Has it finally happened? Does Tiger Woods finally have a rival worth talking about? Is there finally someone brave enough to grab the tiger's tail with both hands and hang on long enough to make a difference? Maybe.
When Phil Mickelson coasted to his second Masters win last Sunday, it was as if the Big 5 was suddenly pared down to the Dynamic Duo.
Ernie Els, Vijay Singh, and Ratief Goosen quickly faded into the azaleas, joining the likes of David Duval and Sergio García, all of whom were once supposed to challenge Tiger as he threatened to turn to the PGA Tour into his own personal victory parade. Els has two gimpy knees, Vijay may finally be on the downside of his career, Goosen never really belonged on the list, Duval seems happier snowboarding, and Sergio appears at least a decade away.
Which leaves Phil Mickelson.
Sure, it took about five years for his ego to get out of the way and let his phenomenal talent take over, but now that he gets it, golf fans might finally have what they've been wishing for.
I didn't watch a single stroke of CBS's coverage of the Masters (here's why), but I did see two separate video clips which seemed to tell the whole story.
The first was an interview with an angry Woods as he walked off the course. He reflected on a day in which he hit the ball from tee to green as well as he ever has, then gnashed his teeth while talking about his shoddy putting. (For his part, caddie Stevie Williams blamed the putter, discarding it with instructions to "break the fucking thing.")

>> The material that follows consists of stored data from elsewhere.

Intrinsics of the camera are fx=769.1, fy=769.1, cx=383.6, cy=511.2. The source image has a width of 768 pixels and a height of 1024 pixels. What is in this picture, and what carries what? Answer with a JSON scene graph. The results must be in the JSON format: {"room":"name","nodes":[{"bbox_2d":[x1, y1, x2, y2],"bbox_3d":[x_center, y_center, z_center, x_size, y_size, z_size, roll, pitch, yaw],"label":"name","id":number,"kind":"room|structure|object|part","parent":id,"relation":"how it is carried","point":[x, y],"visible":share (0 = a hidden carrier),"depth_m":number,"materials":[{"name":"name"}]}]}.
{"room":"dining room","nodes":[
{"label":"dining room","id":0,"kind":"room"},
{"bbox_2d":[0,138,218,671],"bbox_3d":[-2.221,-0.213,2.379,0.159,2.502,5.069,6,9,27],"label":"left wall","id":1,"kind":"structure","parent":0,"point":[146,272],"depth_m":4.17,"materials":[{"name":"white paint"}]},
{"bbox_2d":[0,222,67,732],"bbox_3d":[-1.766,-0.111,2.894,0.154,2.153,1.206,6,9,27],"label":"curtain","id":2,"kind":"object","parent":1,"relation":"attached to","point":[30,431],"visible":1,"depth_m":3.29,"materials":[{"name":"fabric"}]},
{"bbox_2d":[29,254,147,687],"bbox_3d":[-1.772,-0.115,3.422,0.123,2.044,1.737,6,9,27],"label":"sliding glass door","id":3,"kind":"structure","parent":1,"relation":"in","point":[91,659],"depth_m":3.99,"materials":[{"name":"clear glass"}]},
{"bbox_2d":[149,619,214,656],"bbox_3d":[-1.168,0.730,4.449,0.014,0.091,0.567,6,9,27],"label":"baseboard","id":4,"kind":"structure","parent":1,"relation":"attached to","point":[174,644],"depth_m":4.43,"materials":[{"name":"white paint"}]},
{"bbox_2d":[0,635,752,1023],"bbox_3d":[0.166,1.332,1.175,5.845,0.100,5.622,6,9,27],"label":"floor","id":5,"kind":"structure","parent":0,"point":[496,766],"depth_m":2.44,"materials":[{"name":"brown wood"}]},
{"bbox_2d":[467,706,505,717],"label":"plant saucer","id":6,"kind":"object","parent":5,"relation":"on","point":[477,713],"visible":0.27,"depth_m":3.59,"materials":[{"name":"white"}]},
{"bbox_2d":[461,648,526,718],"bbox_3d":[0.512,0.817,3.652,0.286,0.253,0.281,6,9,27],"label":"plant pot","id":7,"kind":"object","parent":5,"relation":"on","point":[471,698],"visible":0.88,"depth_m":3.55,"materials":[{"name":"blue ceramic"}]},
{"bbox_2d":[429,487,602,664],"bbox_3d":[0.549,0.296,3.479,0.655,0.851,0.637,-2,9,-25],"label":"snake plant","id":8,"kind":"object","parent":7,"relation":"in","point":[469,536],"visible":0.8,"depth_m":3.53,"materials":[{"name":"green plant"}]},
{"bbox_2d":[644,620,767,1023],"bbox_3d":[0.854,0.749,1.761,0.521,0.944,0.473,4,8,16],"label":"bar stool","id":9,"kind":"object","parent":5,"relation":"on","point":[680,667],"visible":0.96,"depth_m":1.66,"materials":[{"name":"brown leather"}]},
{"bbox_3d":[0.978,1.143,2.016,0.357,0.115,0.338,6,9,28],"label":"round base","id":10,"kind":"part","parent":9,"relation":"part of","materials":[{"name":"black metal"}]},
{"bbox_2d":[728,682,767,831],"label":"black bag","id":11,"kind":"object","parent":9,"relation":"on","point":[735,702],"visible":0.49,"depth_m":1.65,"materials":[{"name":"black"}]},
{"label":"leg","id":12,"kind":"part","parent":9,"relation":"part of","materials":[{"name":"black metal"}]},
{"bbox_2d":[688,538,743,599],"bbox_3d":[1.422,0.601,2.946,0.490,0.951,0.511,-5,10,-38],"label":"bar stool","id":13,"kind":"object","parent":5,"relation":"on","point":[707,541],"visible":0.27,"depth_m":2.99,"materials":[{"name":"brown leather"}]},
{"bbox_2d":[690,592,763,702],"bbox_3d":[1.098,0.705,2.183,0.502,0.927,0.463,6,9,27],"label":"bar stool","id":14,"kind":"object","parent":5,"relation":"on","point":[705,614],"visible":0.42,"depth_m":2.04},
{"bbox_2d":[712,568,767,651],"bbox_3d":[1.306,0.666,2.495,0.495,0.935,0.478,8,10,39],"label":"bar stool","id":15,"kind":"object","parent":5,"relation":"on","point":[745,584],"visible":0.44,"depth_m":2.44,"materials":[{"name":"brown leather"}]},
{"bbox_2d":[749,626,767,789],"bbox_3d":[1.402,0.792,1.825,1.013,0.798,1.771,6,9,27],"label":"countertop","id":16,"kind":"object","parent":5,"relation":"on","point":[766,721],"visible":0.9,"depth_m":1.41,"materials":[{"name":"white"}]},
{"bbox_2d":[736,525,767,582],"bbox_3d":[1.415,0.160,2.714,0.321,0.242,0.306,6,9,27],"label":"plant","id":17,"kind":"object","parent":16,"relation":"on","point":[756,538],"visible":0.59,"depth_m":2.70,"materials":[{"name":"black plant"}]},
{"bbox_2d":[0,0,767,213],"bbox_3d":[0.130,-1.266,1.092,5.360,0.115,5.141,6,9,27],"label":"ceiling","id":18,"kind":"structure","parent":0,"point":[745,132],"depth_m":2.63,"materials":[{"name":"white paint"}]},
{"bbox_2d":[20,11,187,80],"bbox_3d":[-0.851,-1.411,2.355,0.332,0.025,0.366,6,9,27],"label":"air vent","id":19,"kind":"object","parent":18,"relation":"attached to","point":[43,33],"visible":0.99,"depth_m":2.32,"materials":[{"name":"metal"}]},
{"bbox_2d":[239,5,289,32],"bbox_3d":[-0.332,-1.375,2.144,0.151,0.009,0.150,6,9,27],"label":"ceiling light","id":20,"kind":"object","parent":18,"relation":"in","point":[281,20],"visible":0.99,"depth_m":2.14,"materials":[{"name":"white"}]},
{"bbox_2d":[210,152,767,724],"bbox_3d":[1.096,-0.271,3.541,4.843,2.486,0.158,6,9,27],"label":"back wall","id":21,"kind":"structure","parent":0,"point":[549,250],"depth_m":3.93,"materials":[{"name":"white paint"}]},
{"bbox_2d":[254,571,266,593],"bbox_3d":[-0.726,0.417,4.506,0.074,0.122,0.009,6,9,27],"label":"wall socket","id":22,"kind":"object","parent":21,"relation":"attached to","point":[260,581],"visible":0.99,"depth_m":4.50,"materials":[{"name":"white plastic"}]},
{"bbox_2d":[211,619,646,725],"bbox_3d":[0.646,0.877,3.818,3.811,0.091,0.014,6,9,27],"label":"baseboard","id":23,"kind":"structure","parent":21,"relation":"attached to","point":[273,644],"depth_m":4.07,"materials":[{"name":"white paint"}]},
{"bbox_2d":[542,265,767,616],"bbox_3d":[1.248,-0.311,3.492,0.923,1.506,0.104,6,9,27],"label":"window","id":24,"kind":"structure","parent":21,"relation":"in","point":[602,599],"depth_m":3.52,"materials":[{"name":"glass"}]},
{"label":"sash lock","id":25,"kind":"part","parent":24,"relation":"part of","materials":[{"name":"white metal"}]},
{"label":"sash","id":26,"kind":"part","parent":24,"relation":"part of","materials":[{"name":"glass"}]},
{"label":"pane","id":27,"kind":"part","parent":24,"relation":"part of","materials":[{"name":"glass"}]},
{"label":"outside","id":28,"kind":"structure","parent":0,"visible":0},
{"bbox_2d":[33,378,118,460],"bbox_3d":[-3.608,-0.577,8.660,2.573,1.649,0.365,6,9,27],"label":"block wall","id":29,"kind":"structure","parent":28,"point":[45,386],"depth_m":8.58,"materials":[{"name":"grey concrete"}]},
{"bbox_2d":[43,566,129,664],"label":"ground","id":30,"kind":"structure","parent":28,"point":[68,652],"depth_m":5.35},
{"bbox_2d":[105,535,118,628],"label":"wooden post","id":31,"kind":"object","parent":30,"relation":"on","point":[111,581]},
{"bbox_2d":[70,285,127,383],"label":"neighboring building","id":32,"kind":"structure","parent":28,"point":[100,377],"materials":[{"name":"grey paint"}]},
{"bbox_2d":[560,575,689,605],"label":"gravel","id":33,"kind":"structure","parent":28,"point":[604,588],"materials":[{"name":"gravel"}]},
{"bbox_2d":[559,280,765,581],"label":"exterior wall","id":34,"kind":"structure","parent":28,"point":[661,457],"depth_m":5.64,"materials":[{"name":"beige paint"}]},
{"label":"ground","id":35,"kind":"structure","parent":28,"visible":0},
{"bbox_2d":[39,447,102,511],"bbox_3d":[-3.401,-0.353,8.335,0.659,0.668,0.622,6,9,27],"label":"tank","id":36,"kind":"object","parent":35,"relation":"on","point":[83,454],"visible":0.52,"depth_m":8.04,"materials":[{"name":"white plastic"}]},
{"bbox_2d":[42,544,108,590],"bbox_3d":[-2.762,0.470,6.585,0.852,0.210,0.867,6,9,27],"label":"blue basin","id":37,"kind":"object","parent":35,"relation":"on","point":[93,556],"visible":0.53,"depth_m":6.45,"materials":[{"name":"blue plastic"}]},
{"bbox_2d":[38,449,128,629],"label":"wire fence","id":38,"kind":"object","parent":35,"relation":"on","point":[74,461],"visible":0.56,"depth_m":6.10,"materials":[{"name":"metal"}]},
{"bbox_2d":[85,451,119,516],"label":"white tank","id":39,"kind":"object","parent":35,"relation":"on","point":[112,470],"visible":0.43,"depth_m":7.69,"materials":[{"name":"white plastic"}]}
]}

The second moment came during Mickelson's victory ceremony when Tiger's status as defending champion obligated him to drape the green jacket over Phil's shoulders, just as Lefty had done for him a year earlier. Tiger offered congratulations and grinned for the camera, but the smile was forced as he was clearly thinking of missed putts which easily could have erased his three-stroke deficit.
I've never been one to think that Tiger needed anyone to push him. Tiger has always seemed to understand that his only real competition is Jack Nicklaus, and that his legacy will not be defined by this week's Buick Open or that week's Greater Hartford Classic, but by his performance in the major championships. Ten times out of thirty-seven tries as a professional, he has risen to the occasion. This frequency is absurd, and yet it doesn't stop him from boiling over when an opportunity to win passes him by as it did this weekend in Augusta.
But if Tiger doesn't need a rivalry to keep him interested, the rest of the golf world does. Much has been made of the fact that Mickelson, long the best player never to win a major, has now won three of the past nine. What's more significant, though, is that he and Woods between them have won four of the past five: Tiger the '05 Masters and British Open, Lefty last year's PGA and last week's Masters.
As a result, both men will likely head towards June's U.S. Open shoulder to shoulder as co-favorites, each looking make a major statement. If Phil were to win, his fourth major championship would separate him from peers like Els, Price, and Singh and put him one major short of duplicating the Tiger Slam.
If Tiger were to win, he'd move a step closer towards Nicklaus and remind us of what even Mickelson understands: there is Tiger, and there is everyone else.
Regardless of what happens in this summer's U.S. Open, one thing is clear. Tiger and Phil are thirty and thirty-five years old, respectively, and we should see dozens of confrontations between the two over the next five or ten years. Tiger may be racing towards immortality, but Phil's got him by the tail and he's holding on for dear life. It should be quite a ride.